Second State
Check out this article in the Columbia Missourian about Missouri government’s use of the website Second Life:
Avatars can make their way through the flowering dogwoods, stop to view a spinning Missouri state seal overhead and browse displays about information technology opportunities and facts about the state.
I wonder whether they can eat official Missouri dessert ice cream cones, catch official Missouri invertebrate crayfish, and dance the square dance, the official folk dance of the state of Missouri. (I don’t know, because I’m not on Second Life!)
The Information Technology Services Division has already hired someone they recruited on Second Life. In the virtual world, he was a kitten. The article doesn’t say what he turned out to be in real life.
And state involvement in this online community goes even further:
In November 2008, the Missouri Government Island was established. A plan is under way to use virtual construction machinery, even bulldozers, to make the island the shape of Missouri. This will become home to several state government entities.
“We understand that we are the only state to go out and obtain our own island,” Grecian said.

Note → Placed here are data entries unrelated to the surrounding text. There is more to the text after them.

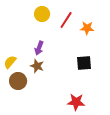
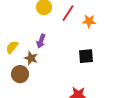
yellow semicircle: (10, 62) -> (12, 47), moved
brown star: (37, 66) -> (31, 58), moved

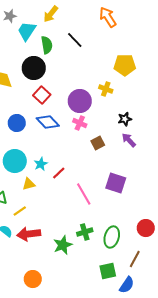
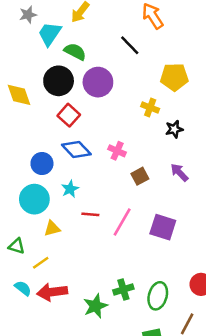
black line: (75, 40) -> (130, 45), moved
green semicircle: (47, 45) -> (75, 52), turned -54
purple circle: (80, 101) -> (98, 82), moved
black star: (125, 119) -> (174, 129), moved
blue circle: (17, 123) -> (42, 164), moved
cyan star: (41, 164) -> (70, 189), moved
red line: (59, 173) -> (90, 214), turned 48
pink line: (84, 194) -> (122, 222), moved, turned 60

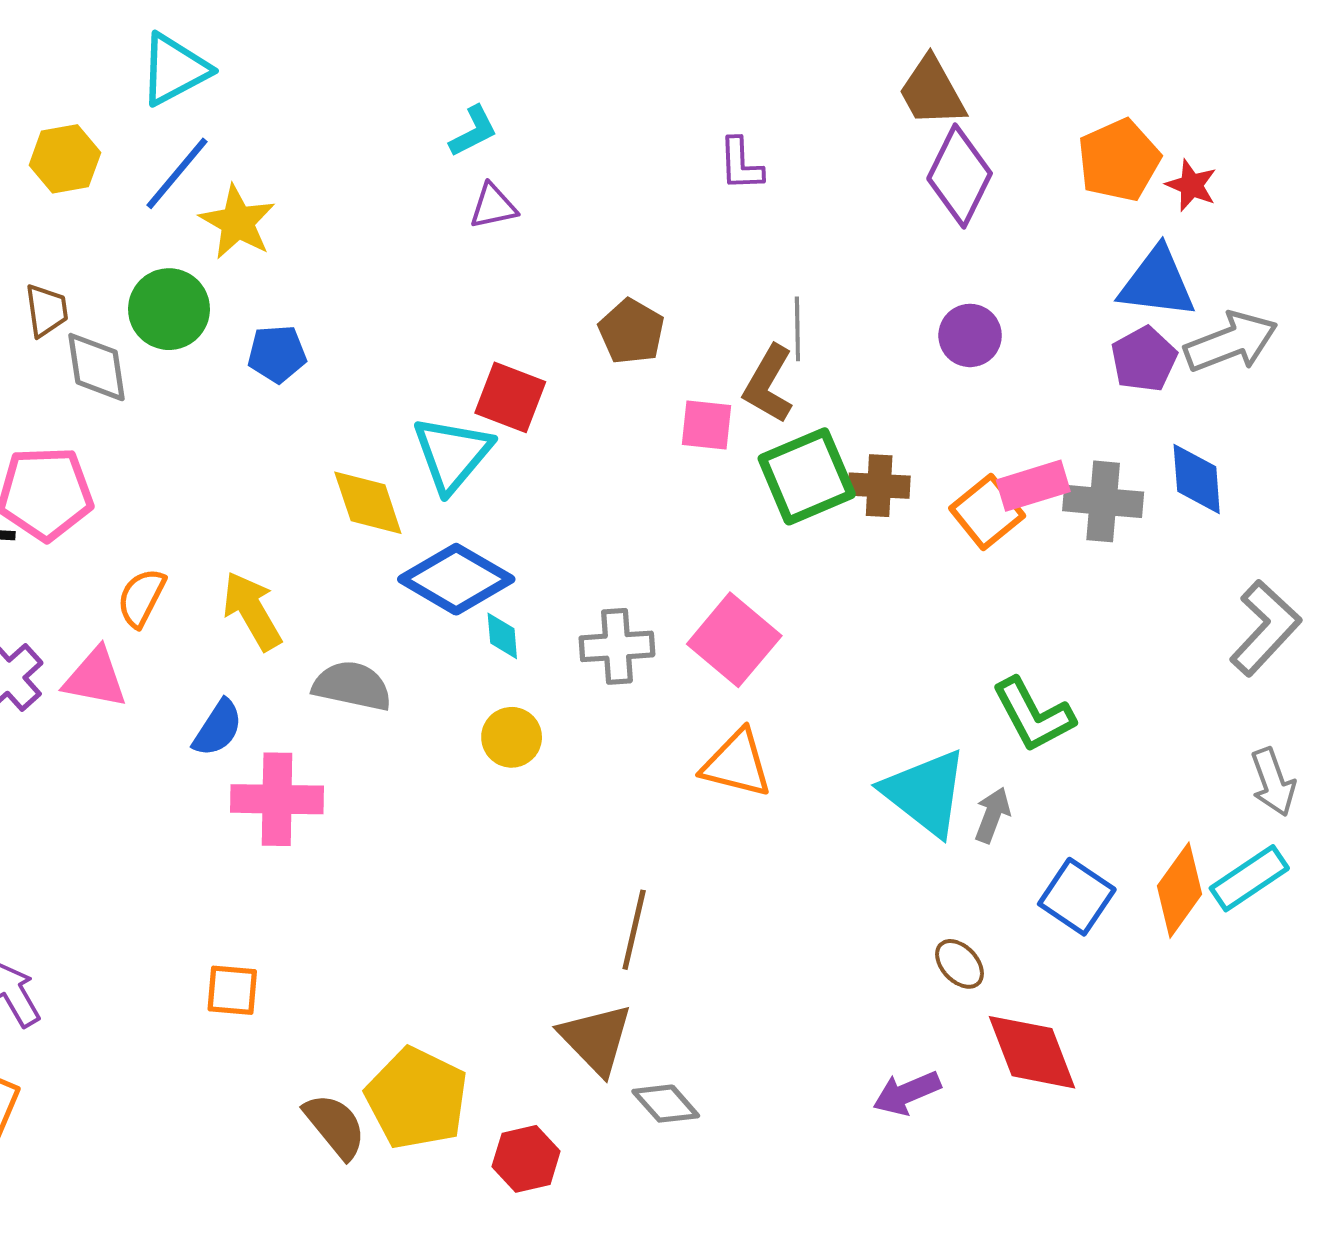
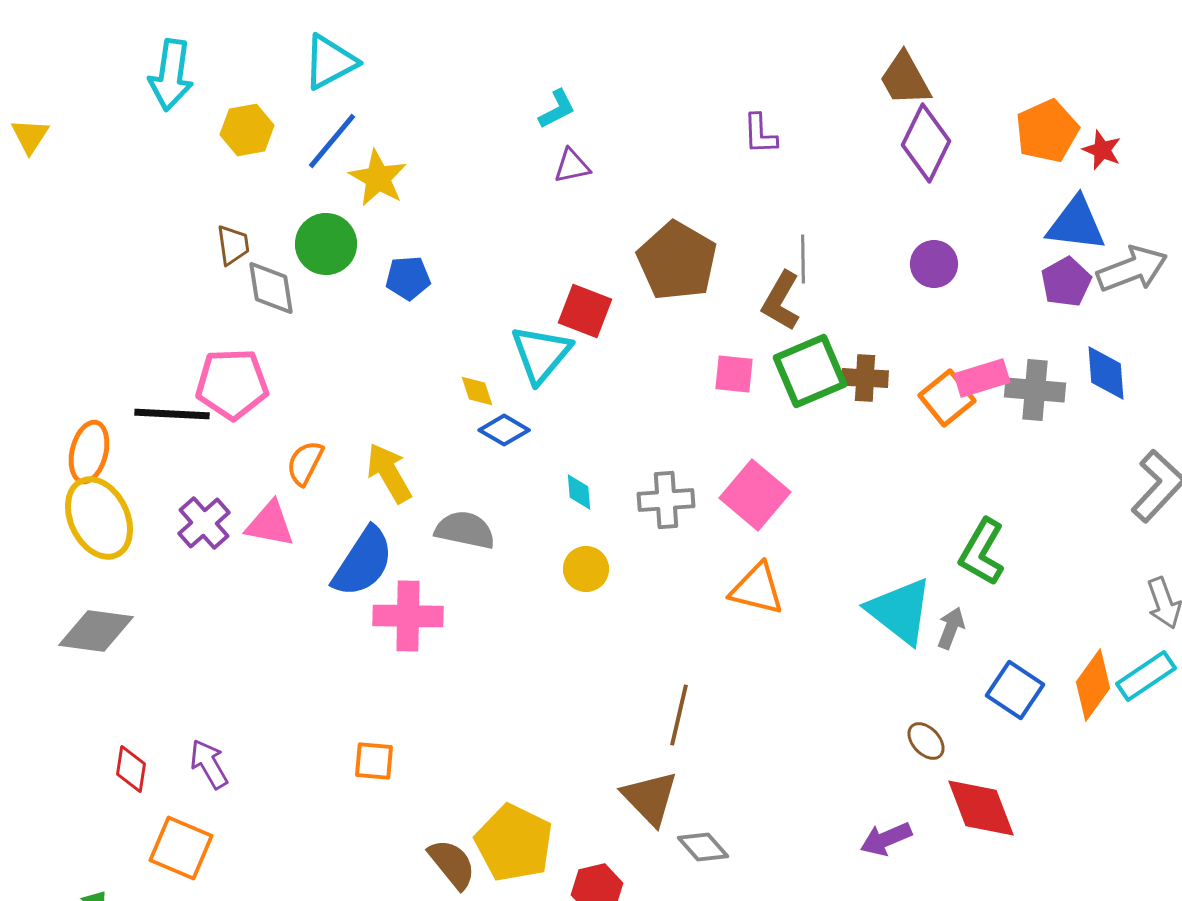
brown pentagon: (631, 331) -> (677, 261), size x1.6
pink square: (707, 425) -> (734, 374), moved
yellow diamond: (368, 503) -> (477, 391), size x0.6
blue diamond: (456, 579) -> (504, 430), moved, size x0.6
green L-shape: (1033, 715) -> (982, 552), turned 58
blue semicircle: (218, 728) -> (363, 562), size x1.6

Now, I don’t want to be overly critical of this because it sounds like expenditures on the project have been negligible so far. But there’s a fine line between staying ahead of the pack when other states are too conservative in taking advantage of new technology, and going off the deep end. If other states aren’t buying islands, that’s probably because states just don’t need their own virtual islands. And there are lots of options for state agencies to use social networking — for example, through Facebook pages — to get in touch with people in more direct ways. I thought the whole idea of using online networking was to avoid the bulldozers and stuff you need in real life. If you have to create a virtual MoDot in order to recruit people on Second Life, how is that an improvement over planet Earth?





All of the things I’ve ever done on Second Life have been free (free in real dollars, not SL Lindens).
The beauty of the SL recruitment is that you’re really only seeing fairly highly tech-savvy people; it’s like a pre-screen for your potential applicants. It’s like ANYONE can do Facebook. Takes a special IT-type to do SL.
Comment by ray — January 26, 2009 @ 4:55 p.m.
The marginal cost of “buying an island” in Second Life is minimal. To have this virtual presence for an entire year will cost about what it would take to run a recruitment ad in the KC Star or the STL Post Dispatch for only a few days. With the dearth of good new ideas we usually experience from government, criticizing one good idea and suggesting that something else is better seems like really small time thinking. Why not do both 3d virtual world AND Facebook?
Comment by Dick Dillon — January 27, 2009 @ 9:56 a.m.
ditto. having mogov bureaucrats dicking around in video games is one of the cheapest possible use of their time.
my only concern is whether increasingly internet-savvy mogov employees will make internet sales tax more or less likely.
Comment by vroman — January 28, 2009 @ 12:51 a.m.